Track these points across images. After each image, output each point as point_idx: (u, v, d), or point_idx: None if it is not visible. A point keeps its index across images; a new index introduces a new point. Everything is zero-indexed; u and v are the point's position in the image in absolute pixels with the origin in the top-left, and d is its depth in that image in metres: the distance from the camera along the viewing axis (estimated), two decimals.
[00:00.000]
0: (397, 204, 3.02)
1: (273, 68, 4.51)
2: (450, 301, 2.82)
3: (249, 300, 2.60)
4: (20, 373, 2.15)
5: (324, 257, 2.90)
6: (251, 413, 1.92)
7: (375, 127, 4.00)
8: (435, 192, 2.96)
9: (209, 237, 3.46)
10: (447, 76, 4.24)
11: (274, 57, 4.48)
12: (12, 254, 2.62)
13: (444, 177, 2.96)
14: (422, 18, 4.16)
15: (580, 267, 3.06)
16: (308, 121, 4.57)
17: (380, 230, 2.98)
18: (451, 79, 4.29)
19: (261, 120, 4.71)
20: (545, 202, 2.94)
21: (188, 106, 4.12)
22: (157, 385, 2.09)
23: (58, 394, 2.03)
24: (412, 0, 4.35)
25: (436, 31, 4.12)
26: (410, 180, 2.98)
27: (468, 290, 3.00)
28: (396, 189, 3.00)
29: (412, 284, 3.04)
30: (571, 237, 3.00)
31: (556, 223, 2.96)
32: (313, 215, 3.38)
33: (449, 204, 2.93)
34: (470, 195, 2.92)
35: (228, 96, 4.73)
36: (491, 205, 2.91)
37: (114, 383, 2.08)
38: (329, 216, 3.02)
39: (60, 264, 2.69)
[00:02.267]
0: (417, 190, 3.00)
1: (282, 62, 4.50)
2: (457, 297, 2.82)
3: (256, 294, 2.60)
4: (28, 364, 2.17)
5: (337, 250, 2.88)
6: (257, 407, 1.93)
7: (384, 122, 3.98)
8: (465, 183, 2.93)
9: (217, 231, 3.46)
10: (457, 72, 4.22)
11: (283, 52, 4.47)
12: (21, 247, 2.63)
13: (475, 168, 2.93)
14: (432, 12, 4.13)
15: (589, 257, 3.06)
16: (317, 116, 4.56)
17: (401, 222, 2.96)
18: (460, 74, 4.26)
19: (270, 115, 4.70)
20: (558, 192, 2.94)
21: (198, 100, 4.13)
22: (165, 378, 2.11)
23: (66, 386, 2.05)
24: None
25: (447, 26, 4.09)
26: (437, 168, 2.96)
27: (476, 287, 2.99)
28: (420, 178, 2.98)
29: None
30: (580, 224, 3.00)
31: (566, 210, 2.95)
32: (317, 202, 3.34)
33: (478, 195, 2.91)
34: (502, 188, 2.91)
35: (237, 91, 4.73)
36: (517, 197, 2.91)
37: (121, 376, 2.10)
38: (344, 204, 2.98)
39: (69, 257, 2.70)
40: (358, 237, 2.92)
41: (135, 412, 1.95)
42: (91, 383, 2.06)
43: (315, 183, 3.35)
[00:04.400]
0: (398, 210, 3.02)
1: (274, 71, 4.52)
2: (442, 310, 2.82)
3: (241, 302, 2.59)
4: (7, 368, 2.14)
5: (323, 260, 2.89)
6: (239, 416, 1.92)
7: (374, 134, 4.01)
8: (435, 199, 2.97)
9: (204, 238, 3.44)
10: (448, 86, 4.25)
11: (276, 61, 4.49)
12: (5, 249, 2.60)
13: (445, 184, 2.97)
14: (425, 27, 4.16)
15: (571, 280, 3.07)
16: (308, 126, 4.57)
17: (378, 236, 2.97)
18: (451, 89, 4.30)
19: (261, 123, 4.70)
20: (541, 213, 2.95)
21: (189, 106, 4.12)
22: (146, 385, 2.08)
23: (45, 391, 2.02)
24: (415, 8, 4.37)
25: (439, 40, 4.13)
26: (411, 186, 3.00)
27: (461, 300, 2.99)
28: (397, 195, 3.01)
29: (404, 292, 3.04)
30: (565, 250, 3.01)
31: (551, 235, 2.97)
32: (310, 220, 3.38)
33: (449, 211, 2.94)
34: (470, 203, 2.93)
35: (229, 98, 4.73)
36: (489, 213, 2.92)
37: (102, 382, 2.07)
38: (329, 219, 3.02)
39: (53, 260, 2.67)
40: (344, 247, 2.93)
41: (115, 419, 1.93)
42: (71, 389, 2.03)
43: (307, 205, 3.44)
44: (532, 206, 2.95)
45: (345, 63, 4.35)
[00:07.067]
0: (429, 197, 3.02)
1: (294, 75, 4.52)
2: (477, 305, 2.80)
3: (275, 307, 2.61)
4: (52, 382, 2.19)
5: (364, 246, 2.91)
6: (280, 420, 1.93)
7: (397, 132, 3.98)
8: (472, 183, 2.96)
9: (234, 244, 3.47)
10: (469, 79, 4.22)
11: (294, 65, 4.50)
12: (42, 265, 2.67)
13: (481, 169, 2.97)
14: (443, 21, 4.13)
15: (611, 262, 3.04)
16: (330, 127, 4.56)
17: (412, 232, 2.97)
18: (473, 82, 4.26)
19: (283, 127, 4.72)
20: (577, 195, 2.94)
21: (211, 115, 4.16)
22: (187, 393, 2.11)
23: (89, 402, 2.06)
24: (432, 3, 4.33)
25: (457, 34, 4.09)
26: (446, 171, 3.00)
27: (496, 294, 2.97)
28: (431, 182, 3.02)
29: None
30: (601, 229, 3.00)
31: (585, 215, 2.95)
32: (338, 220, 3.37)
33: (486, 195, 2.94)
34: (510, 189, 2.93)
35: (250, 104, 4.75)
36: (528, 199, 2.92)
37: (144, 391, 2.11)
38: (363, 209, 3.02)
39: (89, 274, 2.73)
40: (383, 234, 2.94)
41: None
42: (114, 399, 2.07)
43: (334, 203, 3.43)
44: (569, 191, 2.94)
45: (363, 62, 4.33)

══════════

**Work instruction**:
Reproduce every entry above so that each one matches its source exactly.

**Exercise answer**:
Track these points across images. After each image, output each point as point_idx: (u, v, d), or point_idx: None if it is not visible. A point keeps its index across images; a new index introduces a new point. Everything is zero-indexed; u and v are the point's position in the image in absolute pixels with the origin in the top-left, and d is its depth in that image in metres: the distance from the camera along the viewing axis (estimated), two decimals.
[00:00.000]
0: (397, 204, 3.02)
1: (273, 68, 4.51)
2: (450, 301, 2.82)
3: (249, 300, 2.60)
4: (20, 373, 2.15)
5: (324, 257, 2.90)
6: (251, 413, 1.92)
7: (375, 127, 4.00)
8: (435, 192, 2.96)
9: (209, 237, 3.46)
10: (447, 76, 4.24)
11: (274, 57, 4.48)
12: (12, 254, 2.62)
13: (444, 177, 2.96)
14: (422, 18, 4.16)
15: (580, 267, 3.06)
16: (308, 121, 4.57)
17: (380, 230, 2.98)
18: (451, 79, 4.29)
19: (261, 120, 4.71)
20: (545, 202, 2.94)
21: (188, 106, 4.12)
22: (157, 385, 2.09)
23: (58, 394, 2.03)
24: (412, 0, 4.35)
25: (436, 31, 4.12)
26: (410, 180, 2.98)
27: (468, 290, 3.00)
28: (396, 189, 3.00)
29: (412, 284, 3.04)
30: (571, 237, 3.00)
31: (556, 223, 2.96)
32: (313, 215, 3.38)
33: (449, 204, 2.93)
34: (470, 195, 2.92)
35: (228, 96, 4.73)
36: (491, 205, 2.91)
37: (114, 383, 2.08)
38: (329, 216, 3.02)
39: (60, 264, 2.69)
[00:02.267]
0: (417, 190, 3.00)
1: (282, 62, 4.50)
2: (457, 297, 2.82)
3: (256, 294, 2.60)
4: (28, 364, 2.17)
5: (337, 250, 2.88)
6: (257, 407, 1.93)
7: (384, 122, 3.98)
8: (465, 183, 2.93)
9: (217, 231, 3.46)
10: (457, 72, 4.22)
11: (283, 52, 4.47)
12: (21, 247, 2.63)
13: (475, 168, 2.93)
14: (432, 12, 4.13)
15: (589, 257, 3.06)
16: (317, 116, 4.56)
17: (401, 222, 2.96)
18: (460, 74, 4.26)
19: (270, 115, 4.70)
20: (558, 192, 2.94)
21: (198, 100, 4.13)
22: (165, 378, 2.11)
23: (66, 386, 2.05)
24: None
25: (447, 26, 4.09)
26: (437, 168, 2.96)
27: (476, 287, 2.99)
28: (420, 178, 2.98)
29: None
30: (580, 224, 3.00)
31: (566, 210, 2.95)
32: (317, 202, 3.34)
33: (478, 195, 2.91)
34: (502, 188, 2.91)
35: (237, 91, 4.73)
36: (517, 197, 2.91)
37: (121, 376, 2.10)
38: (344, 204, 2.98)
39: (69, 257, 2.70)
40: (358, 237, 2.92)
41: (135, 412, 1.95)
42: (91, 383, 2.06)
43: (315, 183, 3.35)
[00:04.400]
0: (398, 210, 3.02)
1: (274, 71, 4.52)
2: (442, 310, 2.82)
3: (241, 302, 2.59)
4: (7, 368, 2.14)
5: (323, 260, 2.89)
6: (239, 416, 1.92)
7: (374, 134, 4.01)
8: (435, 199, 2.97)
9: (204, 238, 3.44)
10: (448, 86, 4.25)
11: (276, 61, 4.49)
12: (5, 249, 2.60)
13: (445, 184, 2.97)
14: (425, 27, 4.16)
15: (571, 280, 3.07)
16: (308, 126, 4.57)
17: (378, 236, 2.97)
18: (451, 89, 4.30)
19: (261, 123, 4.70)
20: (541, 213, 2.95)
21: (189, 106, 4.12)
22: (146, 385, 2.08)
23: (45, 391, 2.02)
24: (415, 8, 4.37)
25: (439, 40, 4.13)
26: (411, 186, 3.00)
27: (461, 300, 2.99)
28: (397, 195, 3.01)
29: (404, 292, 3.04)
30: (565, 250, 3.01)
31: (551, 235, 2.97)
32: (310, 220, 3.38)
33: (449, 211, 2.94)
34: (470, 203, 2.93)
35: (229, 98, 4.73)
36: (489, 213, 2.92)
37: (102, 382, 2.07)
38: (329, 219, 3.02)
39: (53, 260, 2.67)
40: (344, 247, 2.93)
41: (115, 419, 1.93)
42: (71, 389, 2.03)
43: (307, 205, 3.44)
44: (532, 206, 2.95)
45: (345, 63, 4.35)
[00:07.067]
0: (429, 197, 3.02)
1: (294, 75, 4.52)
2: (477, 305, 2.80)
3: (275, 307, 2.61)
4: (52, 382, 2.19)
5: (364, 246, 2.91)
6: (280, 420, 1.93)
7: (397, 132, 3.98)
8: (472, 183, 2.96)
9: (234, 244, 3.47)
10: (469, 79, 4.22)
11: (294, 65, 4.50)
12: (42, 265, 2.67)
13: (481, 169, 2.97)
14: (443, 21, 4.13)
15: (611, 262, 3.04)
16: (330, 127, 4.56)
17: (412, 232, 2.97)
18: (473, 82, 4.26)
19: (283, 127, 4.72)
20: (577, 195, 2.94)
21: (211, 115, 4.16)
22: (187, 393, 2.11)
23: (89, 402, 2.06)
24: (432, 3, 4.33)
25: (457, 34, 4.09)
26: (446, 171, 3.00)
27: (496, 294, 2.97)
28: (431, 182, 3.02)
29: None
30: (601, 229, 3.00)
31: (585, 215, 2.95)
32: (338, 220, 3.37)
33: (486, 195, 2.94)
34: (510, 189, 2.93)
35: (250, 104, 4.75)
36: (528, 199, 2.92)
37: (144, 391, 2.11)
38: (363, 209, 3.02)
39: (89, 274, 2.73)
40: (383, 234, 2.94)
41: None
42: (114, 399, 2.07)
43: (334, 203, 3.43)
44: (569, 191, 2.94)
45: (363, 62, 4.33)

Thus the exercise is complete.